State Budget Recap: K-12 and Higher Education (May 27)

On Thursday, May 27, the Wisconsin Legislature’s Joint Finance Committee (JFC) held an executive session to consider various motions related to the 2021-23 state budget. Click here to visit our main budget recap article for more information on the overall budget process as well as each executive session held by JFC in 2021.

Below is a list of motions that JFC considered on May 27, including whether each motion was adopted and how the committee voted. The committee includes 12 Republican members and 4 Democrats; all 11-4 and 4-11 vote tallies were along party lines. One Republican member of JFC was absent on May 27.
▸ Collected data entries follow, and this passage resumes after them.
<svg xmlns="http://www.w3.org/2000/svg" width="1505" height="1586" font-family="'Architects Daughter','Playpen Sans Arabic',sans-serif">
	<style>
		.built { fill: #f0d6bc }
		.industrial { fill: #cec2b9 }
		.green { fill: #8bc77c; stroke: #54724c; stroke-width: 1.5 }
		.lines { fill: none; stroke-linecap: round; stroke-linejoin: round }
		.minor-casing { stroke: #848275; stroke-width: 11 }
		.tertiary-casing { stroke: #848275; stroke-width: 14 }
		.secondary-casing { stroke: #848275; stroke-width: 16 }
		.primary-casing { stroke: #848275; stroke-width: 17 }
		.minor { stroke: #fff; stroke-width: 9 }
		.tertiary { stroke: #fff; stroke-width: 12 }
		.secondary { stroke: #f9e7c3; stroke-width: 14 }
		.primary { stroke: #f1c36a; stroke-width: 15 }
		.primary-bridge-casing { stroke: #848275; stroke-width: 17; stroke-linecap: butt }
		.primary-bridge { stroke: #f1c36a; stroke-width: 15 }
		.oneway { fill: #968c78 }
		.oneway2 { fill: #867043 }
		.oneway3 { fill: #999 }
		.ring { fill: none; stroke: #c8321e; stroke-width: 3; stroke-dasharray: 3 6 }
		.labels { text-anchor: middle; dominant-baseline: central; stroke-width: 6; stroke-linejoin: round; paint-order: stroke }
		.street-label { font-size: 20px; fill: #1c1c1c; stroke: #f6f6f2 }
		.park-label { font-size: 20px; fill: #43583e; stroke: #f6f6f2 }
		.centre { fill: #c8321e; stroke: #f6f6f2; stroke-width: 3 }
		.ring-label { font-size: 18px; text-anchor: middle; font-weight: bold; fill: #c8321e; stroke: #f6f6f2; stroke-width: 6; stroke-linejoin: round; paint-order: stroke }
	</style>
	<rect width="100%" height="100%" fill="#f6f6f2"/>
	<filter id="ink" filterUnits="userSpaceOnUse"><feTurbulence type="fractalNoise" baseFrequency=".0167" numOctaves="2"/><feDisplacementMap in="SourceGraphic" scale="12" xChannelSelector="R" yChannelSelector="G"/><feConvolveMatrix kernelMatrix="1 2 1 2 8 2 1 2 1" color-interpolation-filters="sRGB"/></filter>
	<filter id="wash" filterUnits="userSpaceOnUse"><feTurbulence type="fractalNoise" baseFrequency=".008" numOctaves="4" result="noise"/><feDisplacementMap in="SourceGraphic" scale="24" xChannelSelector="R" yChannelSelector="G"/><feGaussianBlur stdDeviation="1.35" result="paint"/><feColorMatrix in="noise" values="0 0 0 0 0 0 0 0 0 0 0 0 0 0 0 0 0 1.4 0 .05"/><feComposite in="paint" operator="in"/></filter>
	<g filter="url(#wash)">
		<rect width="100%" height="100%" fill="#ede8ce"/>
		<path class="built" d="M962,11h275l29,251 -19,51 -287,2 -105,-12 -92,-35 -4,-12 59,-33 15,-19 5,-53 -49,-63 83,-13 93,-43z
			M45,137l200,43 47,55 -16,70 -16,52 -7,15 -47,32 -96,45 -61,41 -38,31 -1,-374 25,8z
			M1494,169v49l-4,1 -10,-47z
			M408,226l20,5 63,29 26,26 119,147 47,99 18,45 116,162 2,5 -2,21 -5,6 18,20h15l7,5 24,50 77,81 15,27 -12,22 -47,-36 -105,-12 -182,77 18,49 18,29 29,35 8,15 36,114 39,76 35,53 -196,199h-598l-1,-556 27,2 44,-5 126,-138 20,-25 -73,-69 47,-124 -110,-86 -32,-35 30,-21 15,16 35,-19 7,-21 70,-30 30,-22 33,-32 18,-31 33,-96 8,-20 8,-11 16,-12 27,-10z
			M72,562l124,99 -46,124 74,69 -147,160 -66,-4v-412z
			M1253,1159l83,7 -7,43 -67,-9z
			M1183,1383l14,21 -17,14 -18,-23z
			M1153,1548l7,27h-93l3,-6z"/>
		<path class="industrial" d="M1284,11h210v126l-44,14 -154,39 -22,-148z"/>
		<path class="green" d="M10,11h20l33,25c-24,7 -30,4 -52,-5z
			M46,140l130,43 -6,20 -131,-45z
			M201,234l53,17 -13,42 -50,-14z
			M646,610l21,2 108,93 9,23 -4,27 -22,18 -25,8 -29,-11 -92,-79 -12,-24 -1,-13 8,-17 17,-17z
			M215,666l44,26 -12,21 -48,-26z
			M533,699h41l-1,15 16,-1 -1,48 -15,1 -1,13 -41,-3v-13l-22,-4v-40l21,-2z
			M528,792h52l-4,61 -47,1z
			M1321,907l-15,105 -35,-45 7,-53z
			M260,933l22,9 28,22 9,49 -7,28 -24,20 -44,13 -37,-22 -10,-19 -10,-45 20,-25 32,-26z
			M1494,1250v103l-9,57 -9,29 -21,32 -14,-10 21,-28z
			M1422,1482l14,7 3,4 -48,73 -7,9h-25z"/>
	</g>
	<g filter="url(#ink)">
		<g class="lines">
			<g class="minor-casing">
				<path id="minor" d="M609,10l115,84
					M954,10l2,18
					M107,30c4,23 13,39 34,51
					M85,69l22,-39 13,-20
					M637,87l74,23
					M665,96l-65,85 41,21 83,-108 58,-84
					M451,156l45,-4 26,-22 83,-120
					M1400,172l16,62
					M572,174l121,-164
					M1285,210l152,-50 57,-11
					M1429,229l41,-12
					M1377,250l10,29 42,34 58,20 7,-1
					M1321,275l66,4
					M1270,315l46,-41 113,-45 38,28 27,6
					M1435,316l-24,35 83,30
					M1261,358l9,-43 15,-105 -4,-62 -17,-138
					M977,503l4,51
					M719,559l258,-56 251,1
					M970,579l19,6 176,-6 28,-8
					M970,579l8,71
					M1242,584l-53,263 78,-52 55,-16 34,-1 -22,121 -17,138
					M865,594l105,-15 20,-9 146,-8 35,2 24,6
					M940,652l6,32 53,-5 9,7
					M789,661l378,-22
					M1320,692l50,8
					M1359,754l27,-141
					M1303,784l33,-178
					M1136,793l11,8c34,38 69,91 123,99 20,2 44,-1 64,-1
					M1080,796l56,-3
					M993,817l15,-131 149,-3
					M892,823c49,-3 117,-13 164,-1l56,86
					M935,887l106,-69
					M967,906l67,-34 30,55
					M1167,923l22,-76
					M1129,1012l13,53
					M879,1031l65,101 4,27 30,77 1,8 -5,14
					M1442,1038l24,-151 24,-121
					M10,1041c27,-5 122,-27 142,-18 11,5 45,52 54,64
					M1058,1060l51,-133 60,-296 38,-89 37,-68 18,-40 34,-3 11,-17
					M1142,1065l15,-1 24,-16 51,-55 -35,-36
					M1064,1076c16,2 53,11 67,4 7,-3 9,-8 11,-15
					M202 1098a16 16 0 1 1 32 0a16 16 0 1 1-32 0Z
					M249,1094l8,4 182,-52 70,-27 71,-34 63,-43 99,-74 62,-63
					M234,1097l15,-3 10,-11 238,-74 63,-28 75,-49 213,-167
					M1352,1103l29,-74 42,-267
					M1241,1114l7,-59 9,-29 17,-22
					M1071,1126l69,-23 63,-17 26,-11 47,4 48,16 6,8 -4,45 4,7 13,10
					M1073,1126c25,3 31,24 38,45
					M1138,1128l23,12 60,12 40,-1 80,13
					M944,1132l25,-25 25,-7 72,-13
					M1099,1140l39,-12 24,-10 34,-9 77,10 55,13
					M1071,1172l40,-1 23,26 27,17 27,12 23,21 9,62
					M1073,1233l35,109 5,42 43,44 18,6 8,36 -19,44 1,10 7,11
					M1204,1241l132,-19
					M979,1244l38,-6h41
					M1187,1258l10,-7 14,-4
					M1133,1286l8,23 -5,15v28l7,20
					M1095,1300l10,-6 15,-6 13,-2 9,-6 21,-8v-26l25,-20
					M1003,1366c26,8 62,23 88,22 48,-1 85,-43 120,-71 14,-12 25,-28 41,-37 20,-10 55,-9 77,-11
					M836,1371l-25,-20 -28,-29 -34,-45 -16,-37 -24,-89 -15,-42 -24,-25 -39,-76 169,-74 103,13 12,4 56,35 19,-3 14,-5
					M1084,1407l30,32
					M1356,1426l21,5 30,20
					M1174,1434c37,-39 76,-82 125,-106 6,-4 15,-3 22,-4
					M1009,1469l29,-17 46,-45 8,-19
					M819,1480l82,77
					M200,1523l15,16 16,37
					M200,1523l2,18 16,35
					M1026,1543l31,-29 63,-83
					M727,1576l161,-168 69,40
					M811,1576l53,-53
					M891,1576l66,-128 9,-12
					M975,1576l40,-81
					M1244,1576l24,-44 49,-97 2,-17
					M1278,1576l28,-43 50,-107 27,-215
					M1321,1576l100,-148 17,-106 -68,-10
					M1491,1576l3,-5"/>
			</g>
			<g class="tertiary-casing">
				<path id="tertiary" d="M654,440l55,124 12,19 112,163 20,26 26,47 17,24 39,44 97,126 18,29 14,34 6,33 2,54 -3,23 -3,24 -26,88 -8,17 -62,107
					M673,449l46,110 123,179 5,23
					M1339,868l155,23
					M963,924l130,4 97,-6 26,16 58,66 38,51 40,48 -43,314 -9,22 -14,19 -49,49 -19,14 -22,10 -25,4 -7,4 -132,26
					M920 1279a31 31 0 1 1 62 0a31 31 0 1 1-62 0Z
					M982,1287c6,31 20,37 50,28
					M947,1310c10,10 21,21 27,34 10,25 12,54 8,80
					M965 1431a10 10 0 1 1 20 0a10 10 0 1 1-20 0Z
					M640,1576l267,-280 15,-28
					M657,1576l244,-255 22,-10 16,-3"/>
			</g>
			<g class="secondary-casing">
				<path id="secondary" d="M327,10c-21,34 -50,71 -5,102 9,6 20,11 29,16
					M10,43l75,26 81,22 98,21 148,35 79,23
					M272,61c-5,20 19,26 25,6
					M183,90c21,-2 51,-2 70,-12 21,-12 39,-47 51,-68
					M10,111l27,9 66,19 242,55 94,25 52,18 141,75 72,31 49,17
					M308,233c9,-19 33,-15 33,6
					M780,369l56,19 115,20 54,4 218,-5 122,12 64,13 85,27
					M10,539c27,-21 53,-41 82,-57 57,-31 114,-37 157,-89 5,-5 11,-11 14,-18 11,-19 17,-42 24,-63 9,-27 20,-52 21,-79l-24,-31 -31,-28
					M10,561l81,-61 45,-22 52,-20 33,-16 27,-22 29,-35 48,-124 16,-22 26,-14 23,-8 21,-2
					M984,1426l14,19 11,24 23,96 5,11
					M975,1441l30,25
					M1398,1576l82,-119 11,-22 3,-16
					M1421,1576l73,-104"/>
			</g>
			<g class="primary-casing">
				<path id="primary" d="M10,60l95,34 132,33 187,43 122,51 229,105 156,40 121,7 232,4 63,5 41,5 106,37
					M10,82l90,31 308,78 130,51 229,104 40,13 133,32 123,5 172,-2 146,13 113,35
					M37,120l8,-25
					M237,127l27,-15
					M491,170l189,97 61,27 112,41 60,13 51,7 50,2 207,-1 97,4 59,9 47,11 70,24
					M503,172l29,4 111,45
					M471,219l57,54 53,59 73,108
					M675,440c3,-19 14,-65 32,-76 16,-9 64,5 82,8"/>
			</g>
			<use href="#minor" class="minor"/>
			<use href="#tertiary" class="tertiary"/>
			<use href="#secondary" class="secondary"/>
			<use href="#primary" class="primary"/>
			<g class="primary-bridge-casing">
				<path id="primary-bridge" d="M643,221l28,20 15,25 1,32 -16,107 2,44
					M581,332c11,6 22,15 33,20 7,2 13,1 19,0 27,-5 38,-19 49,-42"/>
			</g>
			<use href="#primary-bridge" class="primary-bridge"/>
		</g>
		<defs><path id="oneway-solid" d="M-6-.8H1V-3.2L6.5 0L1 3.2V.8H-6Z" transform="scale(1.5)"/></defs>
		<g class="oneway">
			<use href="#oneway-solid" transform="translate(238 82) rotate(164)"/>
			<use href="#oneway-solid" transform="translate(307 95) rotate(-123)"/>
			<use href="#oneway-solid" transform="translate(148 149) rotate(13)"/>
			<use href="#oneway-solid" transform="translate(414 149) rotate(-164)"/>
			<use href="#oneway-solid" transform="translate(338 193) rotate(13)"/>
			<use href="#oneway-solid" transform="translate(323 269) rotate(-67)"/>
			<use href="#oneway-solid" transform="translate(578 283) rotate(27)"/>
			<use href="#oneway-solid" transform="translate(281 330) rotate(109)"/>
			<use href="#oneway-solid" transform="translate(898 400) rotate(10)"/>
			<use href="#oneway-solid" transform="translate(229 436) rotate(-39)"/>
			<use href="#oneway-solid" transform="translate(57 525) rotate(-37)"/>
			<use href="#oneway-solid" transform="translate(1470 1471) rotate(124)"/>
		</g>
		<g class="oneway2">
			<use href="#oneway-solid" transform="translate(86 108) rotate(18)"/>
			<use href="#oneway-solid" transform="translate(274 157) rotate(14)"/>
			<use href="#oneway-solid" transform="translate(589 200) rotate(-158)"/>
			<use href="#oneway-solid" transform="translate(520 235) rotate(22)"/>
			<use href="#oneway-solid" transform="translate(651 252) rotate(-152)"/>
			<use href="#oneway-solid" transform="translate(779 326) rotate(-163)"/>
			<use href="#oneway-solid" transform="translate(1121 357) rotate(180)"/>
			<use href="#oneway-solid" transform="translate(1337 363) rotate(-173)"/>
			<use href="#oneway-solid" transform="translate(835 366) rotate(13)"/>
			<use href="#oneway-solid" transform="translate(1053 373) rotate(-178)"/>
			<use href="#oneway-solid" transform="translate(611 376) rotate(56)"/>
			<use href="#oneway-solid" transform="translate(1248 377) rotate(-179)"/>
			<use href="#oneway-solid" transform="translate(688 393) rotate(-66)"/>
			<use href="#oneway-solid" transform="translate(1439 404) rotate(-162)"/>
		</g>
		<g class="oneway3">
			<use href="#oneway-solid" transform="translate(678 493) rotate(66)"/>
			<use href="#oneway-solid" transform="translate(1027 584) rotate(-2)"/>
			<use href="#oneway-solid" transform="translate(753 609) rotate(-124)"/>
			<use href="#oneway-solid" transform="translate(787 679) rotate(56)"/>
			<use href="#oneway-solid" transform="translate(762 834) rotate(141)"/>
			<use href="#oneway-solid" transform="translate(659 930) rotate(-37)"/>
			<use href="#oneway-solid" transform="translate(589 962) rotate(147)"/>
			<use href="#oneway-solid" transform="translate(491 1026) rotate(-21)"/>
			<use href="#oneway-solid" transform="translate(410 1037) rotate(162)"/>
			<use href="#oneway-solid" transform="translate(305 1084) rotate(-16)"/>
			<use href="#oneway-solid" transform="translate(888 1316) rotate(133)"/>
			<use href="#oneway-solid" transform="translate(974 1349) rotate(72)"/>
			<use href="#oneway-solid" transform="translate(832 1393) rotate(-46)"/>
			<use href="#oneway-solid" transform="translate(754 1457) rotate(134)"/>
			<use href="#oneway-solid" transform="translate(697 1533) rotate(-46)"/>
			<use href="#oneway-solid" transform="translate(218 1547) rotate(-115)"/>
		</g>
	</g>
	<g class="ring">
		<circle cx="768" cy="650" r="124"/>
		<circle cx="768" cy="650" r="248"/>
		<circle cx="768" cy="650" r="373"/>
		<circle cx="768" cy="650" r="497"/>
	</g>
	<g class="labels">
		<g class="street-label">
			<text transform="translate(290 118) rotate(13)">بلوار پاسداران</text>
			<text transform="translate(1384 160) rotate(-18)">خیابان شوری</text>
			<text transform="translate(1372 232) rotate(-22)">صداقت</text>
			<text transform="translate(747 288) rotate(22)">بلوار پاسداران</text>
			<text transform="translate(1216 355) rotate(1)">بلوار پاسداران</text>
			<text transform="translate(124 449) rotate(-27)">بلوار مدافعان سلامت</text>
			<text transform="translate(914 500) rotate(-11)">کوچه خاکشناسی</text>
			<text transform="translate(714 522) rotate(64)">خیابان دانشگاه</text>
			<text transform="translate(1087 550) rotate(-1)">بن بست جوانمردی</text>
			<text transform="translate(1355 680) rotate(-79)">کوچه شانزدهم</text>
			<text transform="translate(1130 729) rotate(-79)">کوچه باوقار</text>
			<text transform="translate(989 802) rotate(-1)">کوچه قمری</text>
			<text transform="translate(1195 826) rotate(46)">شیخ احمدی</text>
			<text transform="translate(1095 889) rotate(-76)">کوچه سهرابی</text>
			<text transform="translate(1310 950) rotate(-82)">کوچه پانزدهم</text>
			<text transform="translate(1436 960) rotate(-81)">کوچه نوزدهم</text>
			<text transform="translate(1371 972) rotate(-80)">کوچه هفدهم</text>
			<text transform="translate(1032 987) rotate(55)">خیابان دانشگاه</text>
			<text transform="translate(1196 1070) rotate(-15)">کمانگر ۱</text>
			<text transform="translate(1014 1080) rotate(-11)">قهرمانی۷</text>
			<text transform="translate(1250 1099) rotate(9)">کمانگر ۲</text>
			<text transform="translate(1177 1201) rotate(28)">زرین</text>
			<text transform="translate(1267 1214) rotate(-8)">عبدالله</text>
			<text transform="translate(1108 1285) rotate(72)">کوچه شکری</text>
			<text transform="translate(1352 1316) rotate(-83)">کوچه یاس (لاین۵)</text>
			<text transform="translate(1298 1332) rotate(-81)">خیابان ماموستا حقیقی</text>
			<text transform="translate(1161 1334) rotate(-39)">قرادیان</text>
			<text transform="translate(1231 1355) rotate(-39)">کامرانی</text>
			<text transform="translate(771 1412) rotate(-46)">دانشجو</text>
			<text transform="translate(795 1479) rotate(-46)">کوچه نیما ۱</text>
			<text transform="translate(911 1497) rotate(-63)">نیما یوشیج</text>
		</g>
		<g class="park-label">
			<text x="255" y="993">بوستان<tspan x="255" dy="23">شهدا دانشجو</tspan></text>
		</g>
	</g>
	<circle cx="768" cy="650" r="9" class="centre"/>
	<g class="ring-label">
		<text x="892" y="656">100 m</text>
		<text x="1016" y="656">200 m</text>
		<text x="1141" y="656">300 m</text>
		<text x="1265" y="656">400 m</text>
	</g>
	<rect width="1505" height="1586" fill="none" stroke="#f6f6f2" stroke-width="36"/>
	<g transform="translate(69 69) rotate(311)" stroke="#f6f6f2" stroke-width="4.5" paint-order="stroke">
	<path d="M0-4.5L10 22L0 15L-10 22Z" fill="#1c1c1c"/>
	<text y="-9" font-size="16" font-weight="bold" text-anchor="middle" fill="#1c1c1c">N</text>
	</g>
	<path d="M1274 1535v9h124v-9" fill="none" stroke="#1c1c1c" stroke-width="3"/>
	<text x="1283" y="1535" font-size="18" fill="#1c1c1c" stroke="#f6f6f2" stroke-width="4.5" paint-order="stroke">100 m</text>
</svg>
  • Motion 58: University of Wisconsin System, Technical College System, and Higher Educational Aids Board (11-4)
  • Motion 59: Department of Public Instruction (11-4)

Not adopted

  • Motion 51: Department of Public Instruction (4-11)
  • Motion 55: University of Wisconsin System, Technical College System, and Higher Educational Aids Board (4-11)

Below are highlights from the motions approved by JFC:

Department of Public Instruction (K-12 education)

  • Provide a $128 million increase in state funding for public schools, compared to the $1.6 billion increase proposed by the governor. Wisconsin schools are also expected to receive about $2.6 billion in federal funds under COVID-19 relief legislation. However, that funding includes a maintenance-of-effort requirement for state education spending, and the increase provided under Motion 59 may fall short of that requirement by several hundred million dollars.
  • For special education, reimburse 30% of school special education costs in the second year of the budget, up from 28.2% under current law. The governor proposed increasing the reimbursement rate to 45% in the first year of the budget and 50% in the second.

University of Wisconsin System

  • End the freeze on tuition increases that has been in place for eight years. UW System schools could increase tuition beginning fall of 2021.
  • Increase funding for system schools by $8.25 million, compared to $192 million proposed by the governor.